**EXERCISE INSTRUCTIONS:**
A - In the pharmacy industry article, what did Walgreen's quarterly report say primarily drove its margin growth?
B - Reproduce the portion of the pharmacy industry article between "During its most" and "the prior year.", inclusive.

**PAGE EXCERPT:**
════════
In 2013, the pharmacy space has been one of the best performing industries. Walgreen Company (NYSE:WAG) and Rite Aid Corporation (NYSE:RAD) have posted YTD gains of 30% and 115% respectively. Strangely, these gains have come as the industry as a whole has seen top-line declines.
During its most recent quarter, Walgreen’s revenue was flat. The company saw total comparable store sales decline 2.6% year-over-year and a 5.2% decline in traffic. Rite Aid was much worse, as its total revenue declined almost 10% year-over-year.
While overall traffic and sales have been declining for the pharmacies, profits have been rising. In an industry with historically low margins, the increase in profit has been viewed as a breath of fresh air.
Walgreen Company (NYSE:WAG), in particular, saw its net income increase almost 11% year-over-year. This impressive improvement was seen despite a 5% increase in SG&A. The company saw its gross profit increase nearly $220 million over the prior year.
The strong profit improvements seen by Walgreen during its last quarter is due to new generic drugs. The company stated in its quarterly report, “the growth in margins was driven primarily by an increase in generic prescription drugs dispensed.” The increase in margins was from 5.9% to 6.5%, which is massive when you’re talking about a company that saw zero growth and has quarterly revenue of almost $19 billion.
In the case of Rite Aid Corporation (NYSE:RAD), the transition from brand to generic drugs has changed the entire scope of its business – from operating as near bankrupt to having financial flexibility. Its difference is significantly more impressive. Remember, a near 10% revenue decline, and the company’s FQ4 net income went from ($161.25 million) to $123.09 million, a difference of more than $280 million!
As Walgreen Company (NYSE:WAG) mentioned – and also Rite Aid Corporation (NYSE:RAD) – the gains are due to an increase in generic scripts. Most are fully aware of the 5%-10% quarterly revenue losses that have been posted by Big Pharma. Those losses are due to the patent cliff and blockbuster drugs losing their patents. As a result, drugs such as Pfizer’s Lipitor have generics, and those generics pay anywhere from 10%-100% more than brand drugs to pharmacies. As a result, it doesn’t matter that volume and total sales are lower, because the companies are making more per script.
════════
**RECORD SET:**
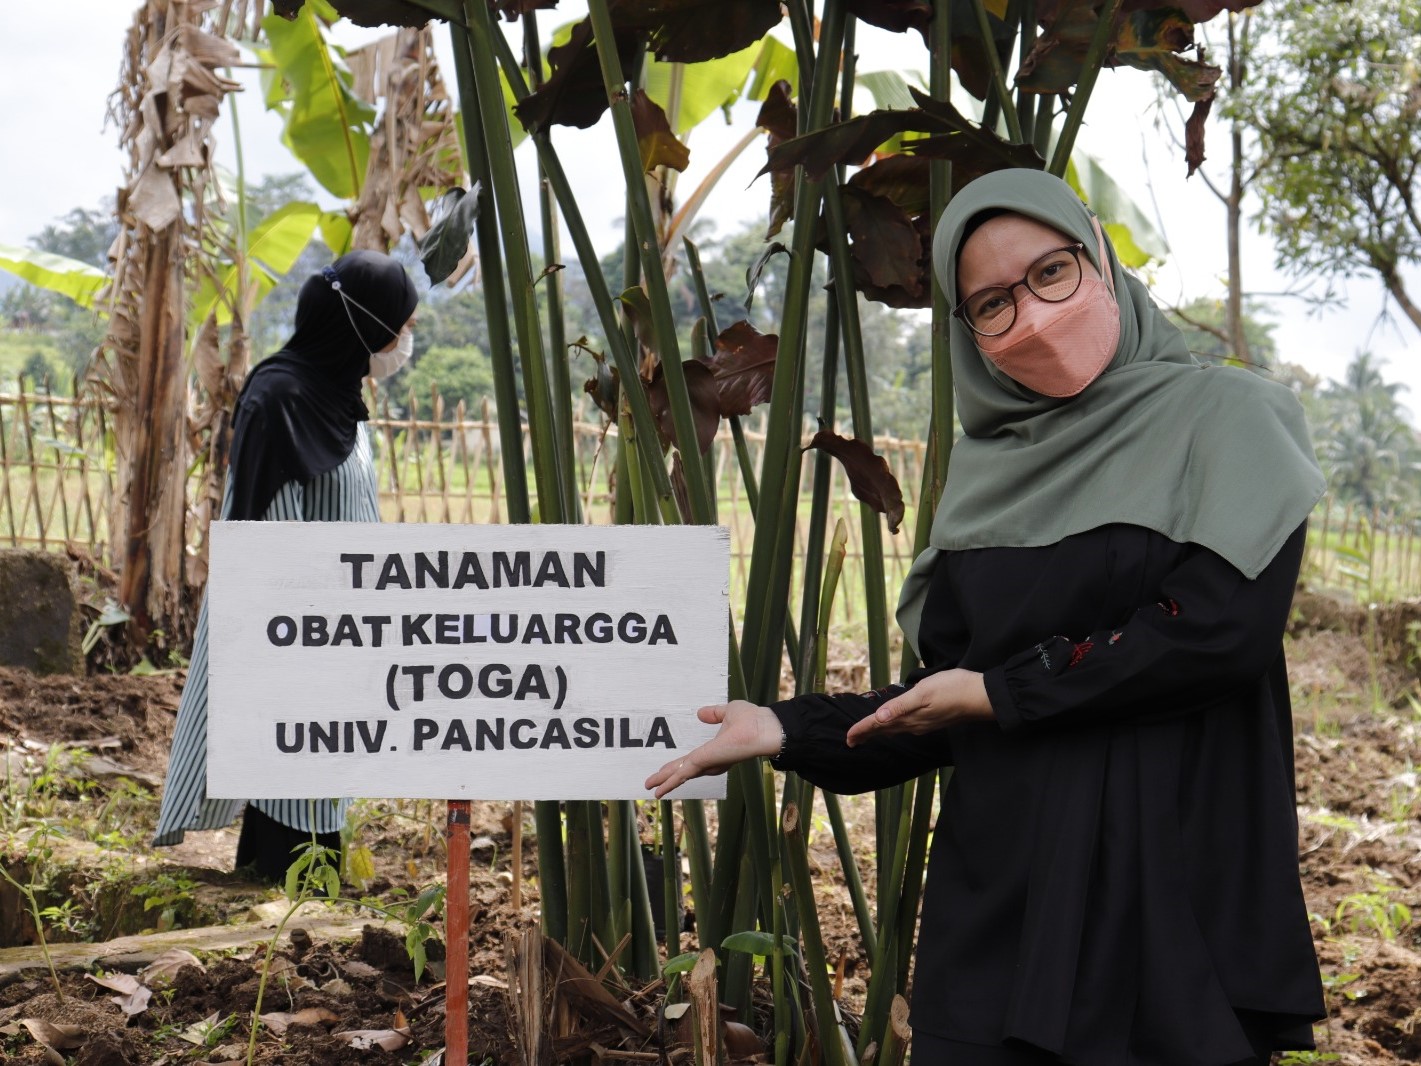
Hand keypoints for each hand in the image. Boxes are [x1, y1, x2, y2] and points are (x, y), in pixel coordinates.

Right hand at [645, 700, 783, 798]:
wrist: (766, 728)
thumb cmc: (754, 720)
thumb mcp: (729, 712)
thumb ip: (714, 714)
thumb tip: (700, 713)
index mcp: (716, 751)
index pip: (692, 761)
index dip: (678, 766)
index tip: (665, 770)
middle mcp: (712, 761)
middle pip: (684, 771)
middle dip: (667, 778)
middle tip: (651, 785)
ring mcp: (708, 763)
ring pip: (680, 774)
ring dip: (664, 781)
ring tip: (651, 787)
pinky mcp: (705, 761)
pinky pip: (683, 773)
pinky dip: (669, 781)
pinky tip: (659, 788)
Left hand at [844, 669, 992, 747]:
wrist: (982, 696)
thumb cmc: (953, 689)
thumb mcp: (924, 693)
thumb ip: (900, 706)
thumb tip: (879, 717)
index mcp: (909, 718)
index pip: (879, 725)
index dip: (862, 730)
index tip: (847, 738)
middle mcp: (915, 724)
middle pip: (885, 731)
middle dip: (867, 734)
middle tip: (851, 741)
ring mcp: (924, 723)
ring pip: (895, 730)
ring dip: (880, 732)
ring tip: (868, 734)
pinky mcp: (933, 720)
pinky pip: (906, 727)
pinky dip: (894, 727)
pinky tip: (896, 725)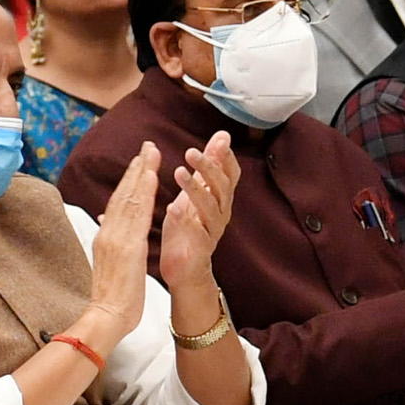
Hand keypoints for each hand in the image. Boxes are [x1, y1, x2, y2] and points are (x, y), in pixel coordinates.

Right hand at [87, 144, 155, 342]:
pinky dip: (143, 193)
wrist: (105, 317)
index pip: (119, 202)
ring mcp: (116, 238)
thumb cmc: (112, 298)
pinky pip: (137, 215)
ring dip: (141, 173)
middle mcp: (109, 232)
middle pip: (123, 194)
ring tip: (151, 152)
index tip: (139, 162)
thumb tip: (110, 230)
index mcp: (106, 237)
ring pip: (129, 198)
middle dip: (136, 168)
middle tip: (147, 146)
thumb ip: (112, 245)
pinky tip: (151, 177)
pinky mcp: (127, 247)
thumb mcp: (111, 266)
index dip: (129, 180)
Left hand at [159, 131, 240, 323]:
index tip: (219, 141)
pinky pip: (197, 233)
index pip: (231, 174)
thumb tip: (223, 136)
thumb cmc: (189, 226)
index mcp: (220, 198)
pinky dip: (186, 220)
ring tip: (178, 173)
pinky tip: (173, 208)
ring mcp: (212, 231)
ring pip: (210, 207)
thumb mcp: (197, 190)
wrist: (184, 269)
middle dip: (208, 168)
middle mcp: (221, 213)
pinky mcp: (201, 249)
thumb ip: (209, 165)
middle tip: (191, 152)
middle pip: (222, 187)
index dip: (227, 158)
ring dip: (195, 188)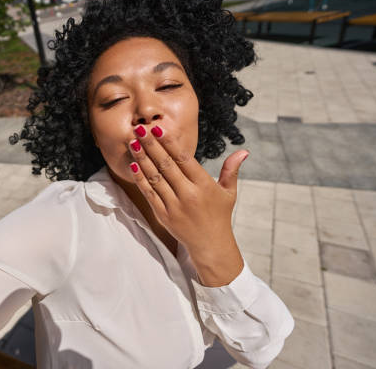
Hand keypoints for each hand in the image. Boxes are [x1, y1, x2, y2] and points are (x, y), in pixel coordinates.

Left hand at [128, 124, 246, 285]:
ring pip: (155, 177)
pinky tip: (133, 165)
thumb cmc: (220, 216)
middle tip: (139, 128)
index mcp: (204, 185)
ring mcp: (174, 205)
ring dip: (142, 159)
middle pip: (166, 165)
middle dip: (151, 145)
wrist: (211, 246)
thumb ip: (231, 170)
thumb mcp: (229, 193)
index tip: (158, 128)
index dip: (169, 143)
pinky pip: (149, 193)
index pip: (184, 159)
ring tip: (132, 142)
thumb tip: (243, 151)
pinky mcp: (163, 215)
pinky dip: (140, 179)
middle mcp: (188, 194)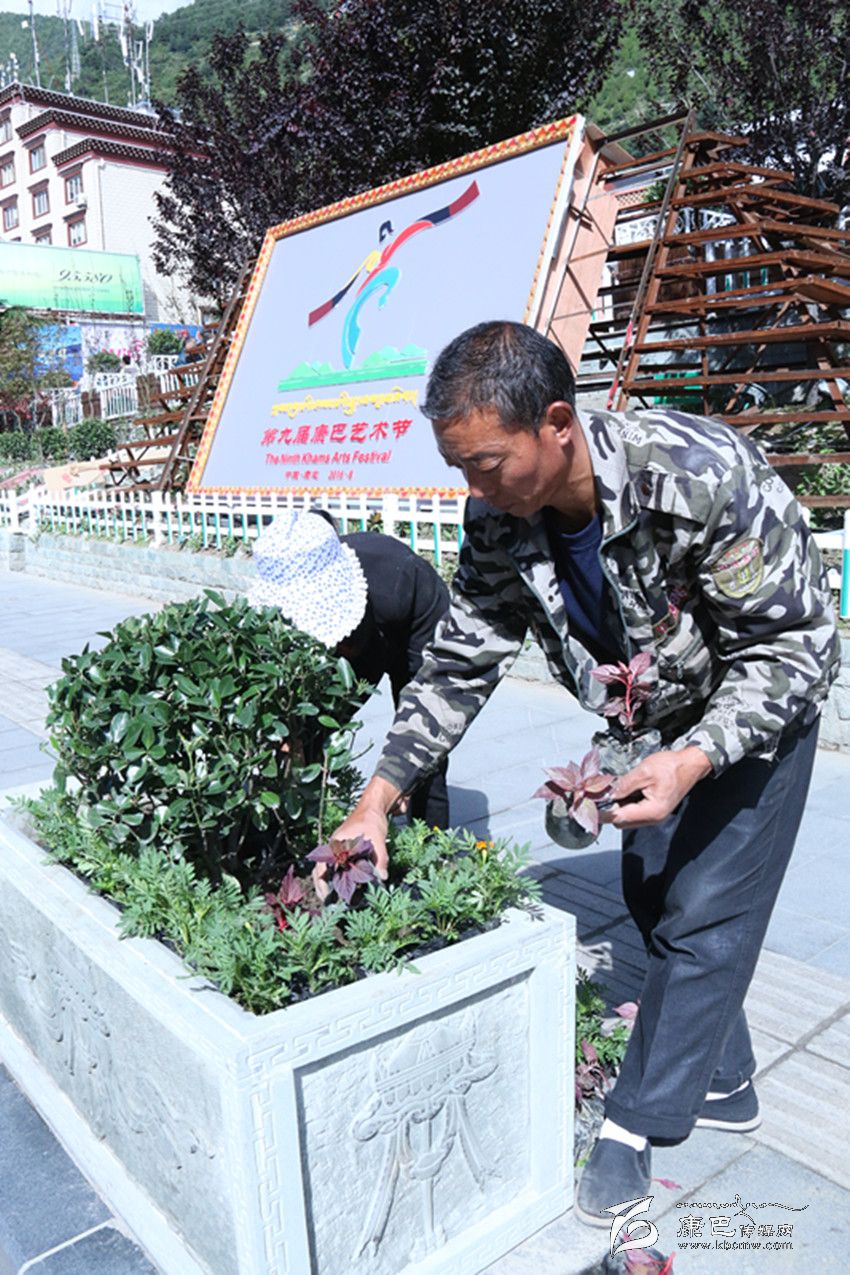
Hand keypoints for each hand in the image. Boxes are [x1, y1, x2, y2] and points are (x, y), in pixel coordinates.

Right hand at [312, 776, 399, 900]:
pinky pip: (340, 866)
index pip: (322, 865)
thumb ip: (380, 858)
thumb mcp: (377, 839)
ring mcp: (340, 849)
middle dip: (322, 885)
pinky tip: (349, 886)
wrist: (374, 806)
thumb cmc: (371, 819)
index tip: (326, 895)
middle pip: (322, 869)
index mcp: (336, 844)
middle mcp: (335, 848)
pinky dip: (341, 876)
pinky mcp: (348, 850)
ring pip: (330, 868)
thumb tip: (382, 877)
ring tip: (336, 898)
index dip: (321, 881)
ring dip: (331, 882)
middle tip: (328, 902)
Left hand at [606, 746, 712, 827]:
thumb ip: (624, 785)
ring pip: (627, 817)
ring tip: (615, 788)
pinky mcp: (654, 810)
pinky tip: (625, 789)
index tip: (590, 807)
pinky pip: (634, 811)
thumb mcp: (644, 771)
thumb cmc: (672, 766)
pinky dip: (626, 802)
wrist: (690, 764)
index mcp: (652, 811)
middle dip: (610, 808)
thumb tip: (607, 794)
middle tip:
════════
**ANSWERS FOR EACH ITEM:**
A - An increase in generic prescription drugs dispensed.

B -
During its most recent quarter, Walgreen’s revenue was flat. The company saw total comparable store sales decline 2.6% year-over-year and a 5.2% decline in traffic. Rite Aid was much worse, as its total revenue declined almost 10% year-over-year.
While overall traffic and sales have been declining for the pharmacies, profits have been rising. In an industry with historically low margins, the increase in profit has been viewed as a breath of fresh air.
Walgreen Company (NYSE:WAG), in particular, saw its net income increase almost 11% year-over-year. This impressive improvement was seen despite a 5% increase in SG&A. The company saw its gross profit increase nearly $220 million over the prior year.